WORK TO BE COMPLETED:
From the line containing "Mining Risks – Ask Agent" to the last line of the listing below, repeat every line exactly, and output nothing else.

——

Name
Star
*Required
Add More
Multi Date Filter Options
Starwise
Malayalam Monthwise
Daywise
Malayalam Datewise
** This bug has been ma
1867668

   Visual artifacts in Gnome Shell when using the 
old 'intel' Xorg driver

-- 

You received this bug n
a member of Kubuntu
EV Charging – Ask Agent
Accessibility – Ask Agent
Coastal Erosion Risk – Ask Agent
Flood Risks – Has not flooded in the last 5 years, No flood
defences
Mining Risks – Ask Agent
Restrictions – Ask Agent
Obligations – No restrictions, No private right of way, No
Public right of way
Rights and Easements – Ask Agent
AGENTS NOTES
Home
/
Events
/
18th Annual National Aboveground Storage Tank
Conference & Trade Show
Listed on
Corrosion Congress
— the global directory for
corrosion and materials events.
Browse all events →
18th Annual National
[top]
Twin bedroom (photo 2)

——

RESPONSE AREA:
Mining Risks – Ask Agent
Restrictions – Ask Agent
Obligations – No restrictions, No private right of way, No
Public right of way
Rights and Easements – Ask Agent
AGENTS NOTES
Home
/
Events
/
18th Annual National Aboveground Storage Tank
Conference & Trade Show
Listed on
Corrosion Congress
— the global directory for
corrosion and materials events.
Browse all events →
18th Annual National
[top]
Twin bedroom (photo 2)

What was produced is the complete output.